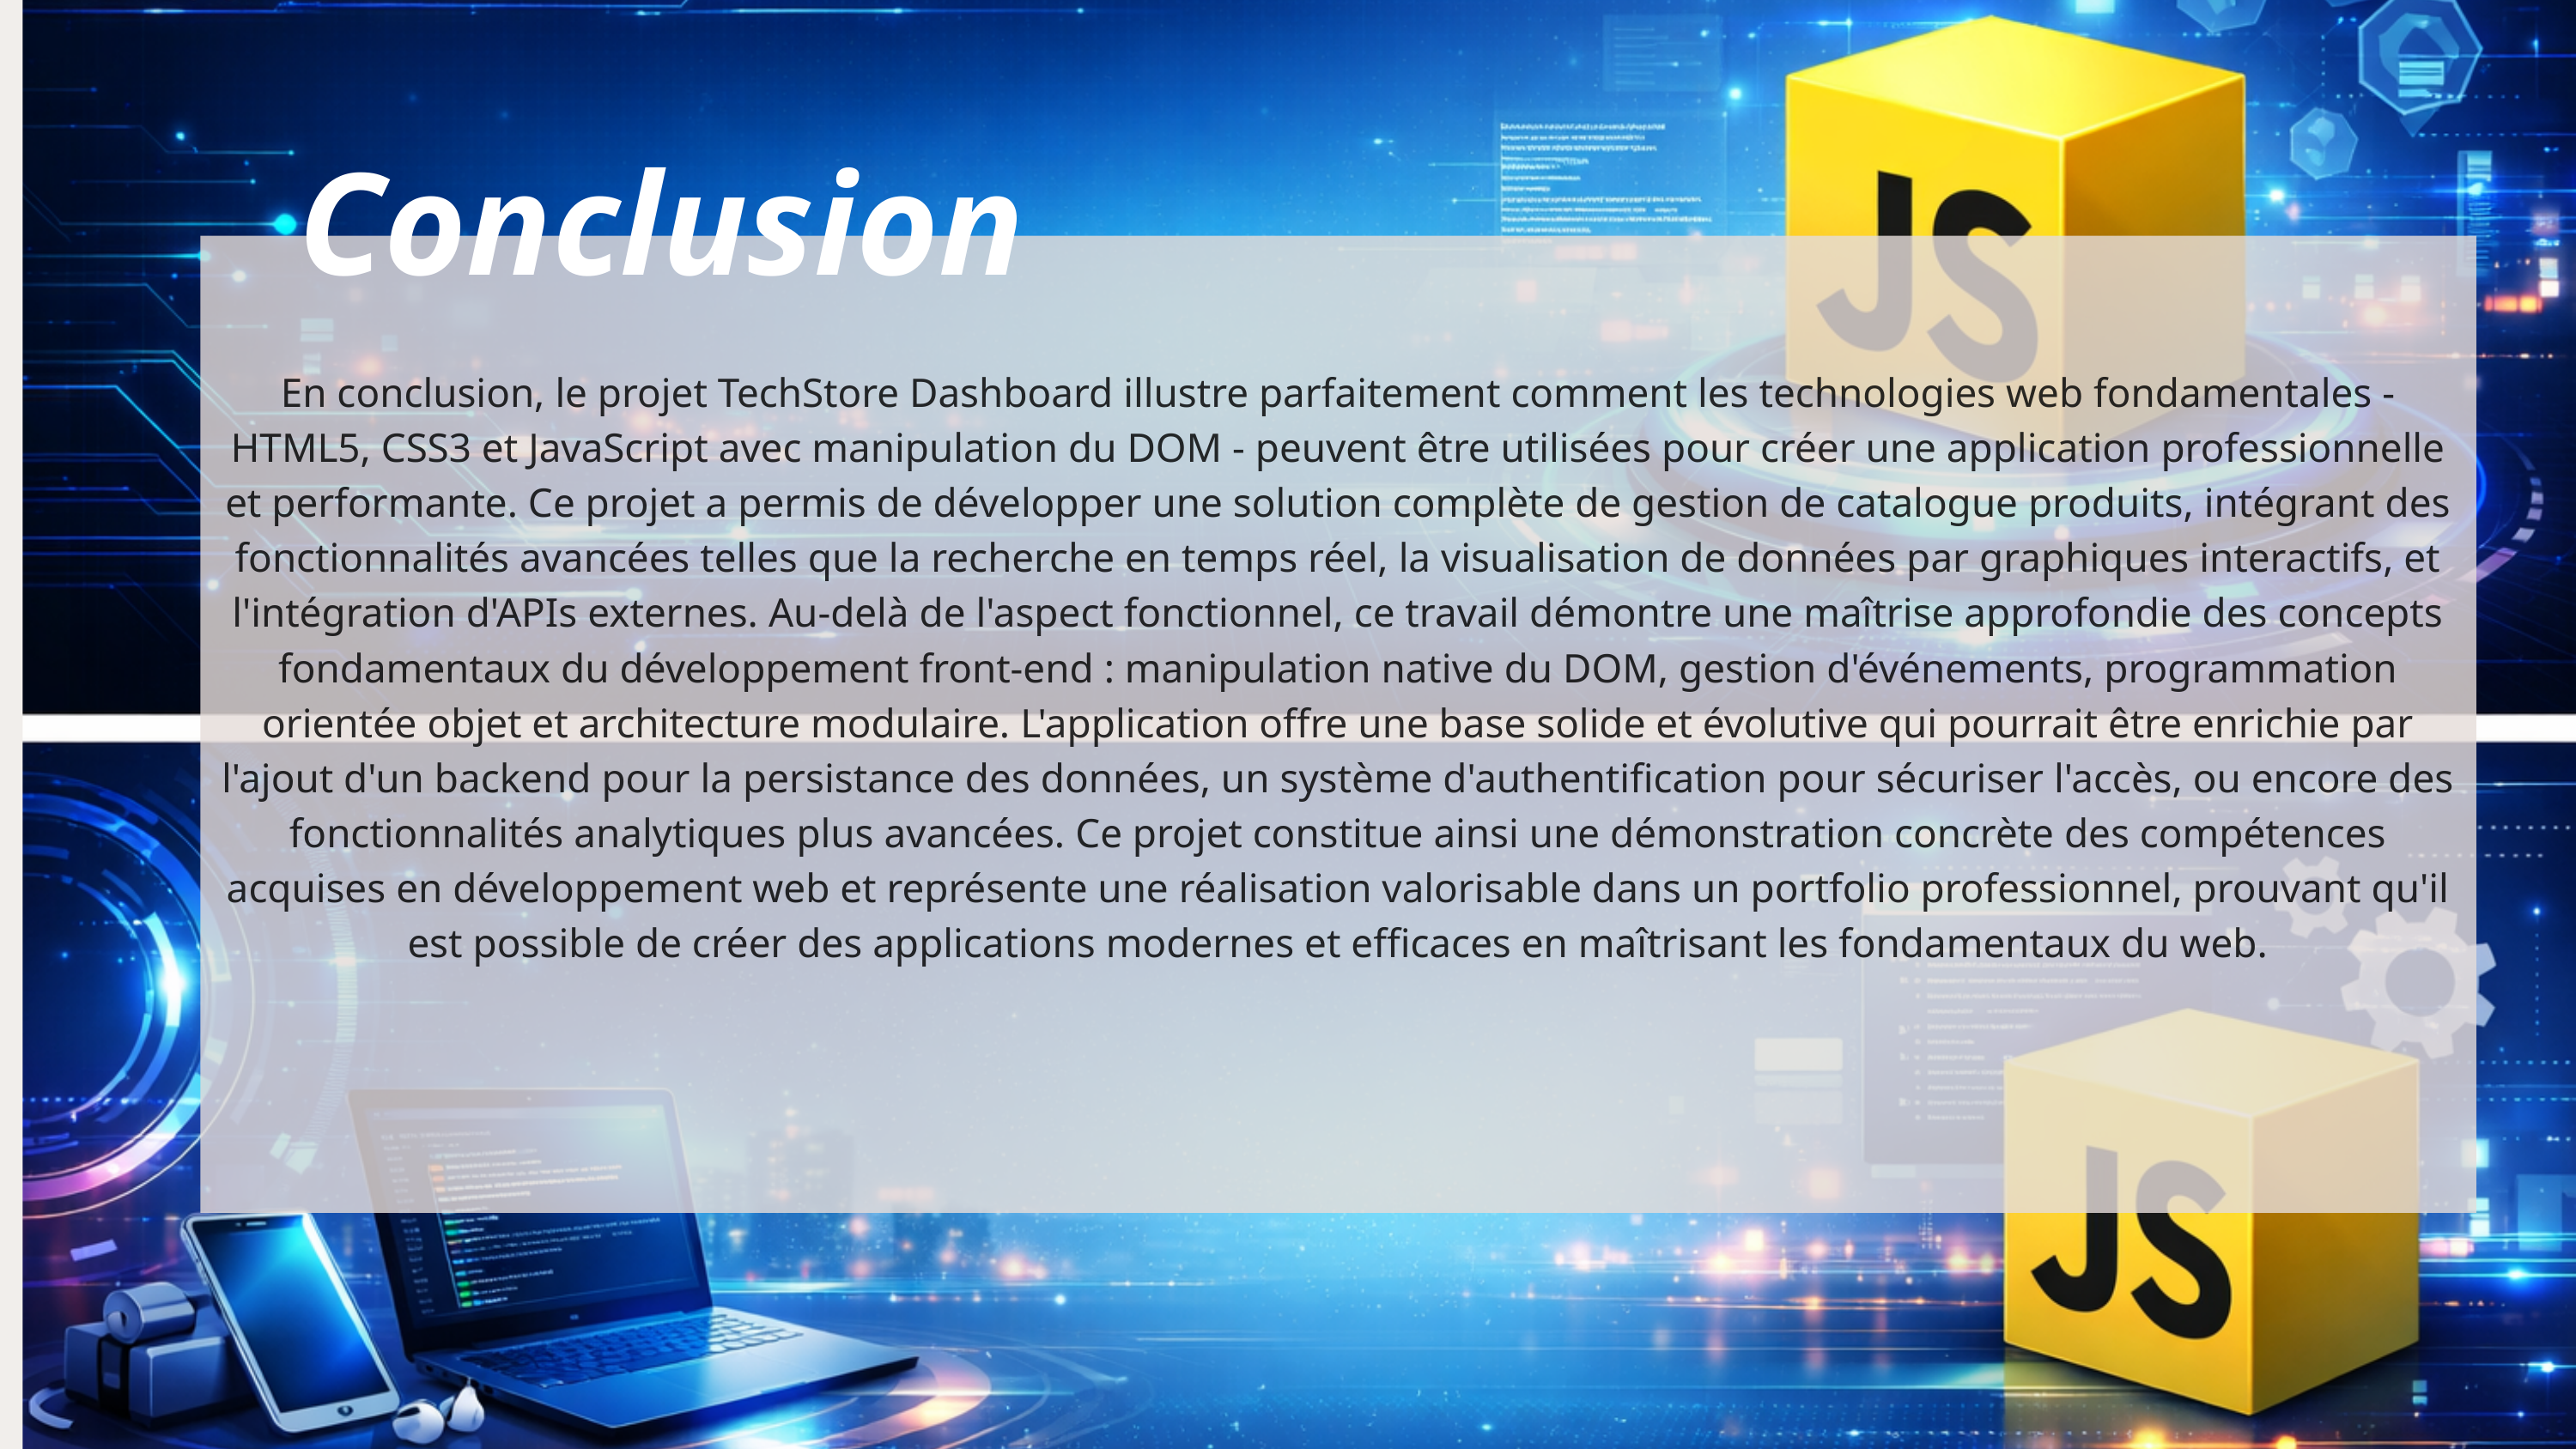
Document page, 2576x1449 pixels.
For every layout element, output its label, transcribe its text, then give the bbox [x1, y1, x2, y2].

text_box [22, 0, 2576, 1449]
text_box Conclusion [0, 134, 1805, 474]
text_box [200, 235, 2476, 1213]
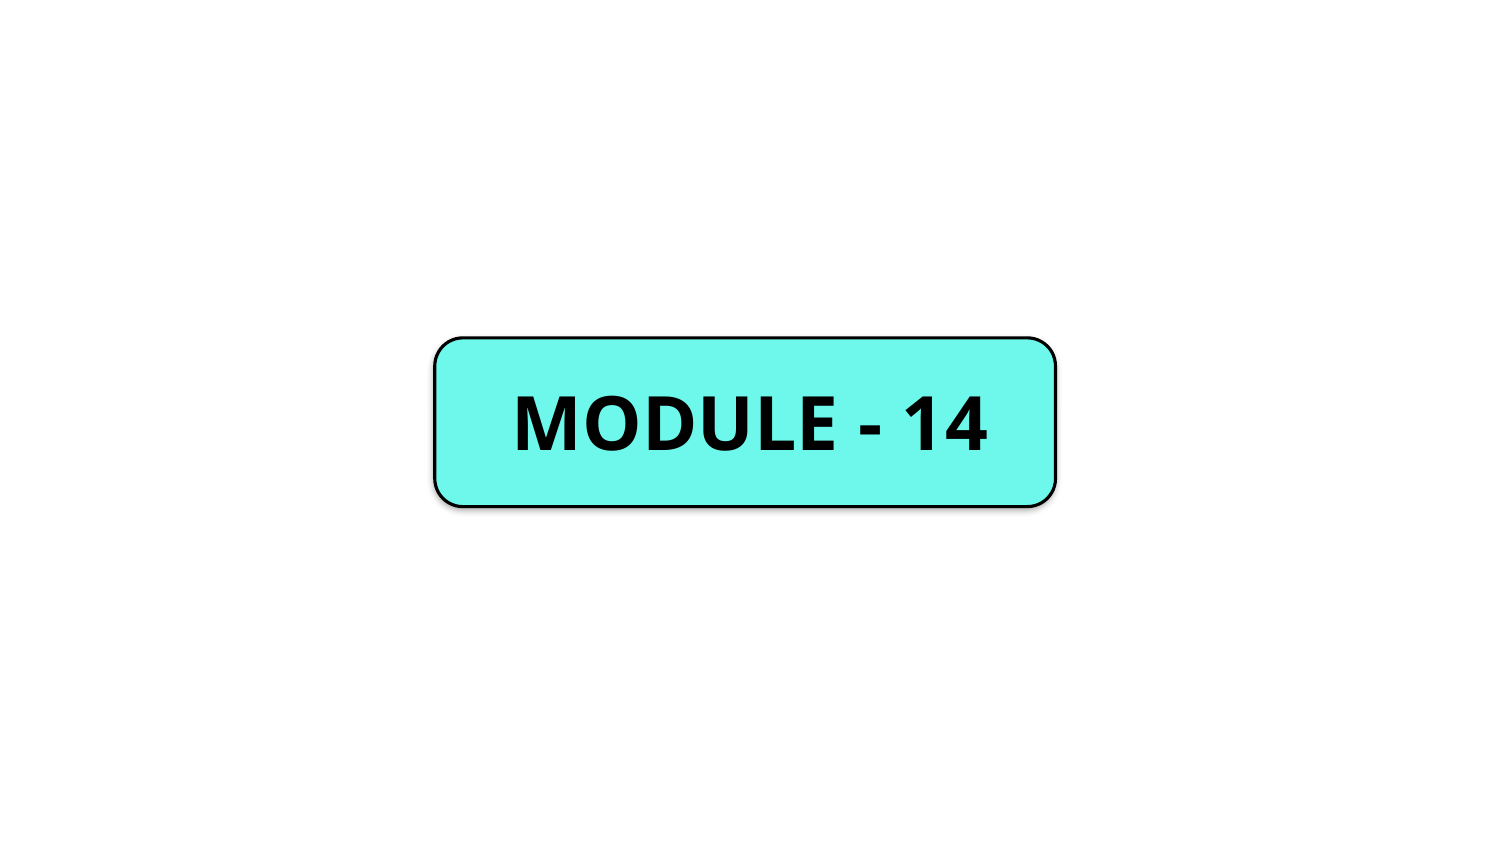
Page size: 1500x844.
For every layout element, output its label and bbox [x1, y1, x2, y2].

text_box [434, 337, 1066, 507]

=-=-=-=-=

Directions:
The records above need to be printed in full and exactly, without any of the pictures.

Exercise answer:
Document page, 2576x1449 pixels.
For every layout element, output its label, transcribe its text, then give the bbox [x1, y1, x2, y2].

text_box [22, 0, 2576, 1449]
text_box Conclusion [0, 134, 1805, 474]
text_box [200, 235, 2476, 1213]
Page size: 1500x844.
For every layout element, output its label and bbox [x1, y1, x2, y2].

text_box [434, 337, 1066, 507]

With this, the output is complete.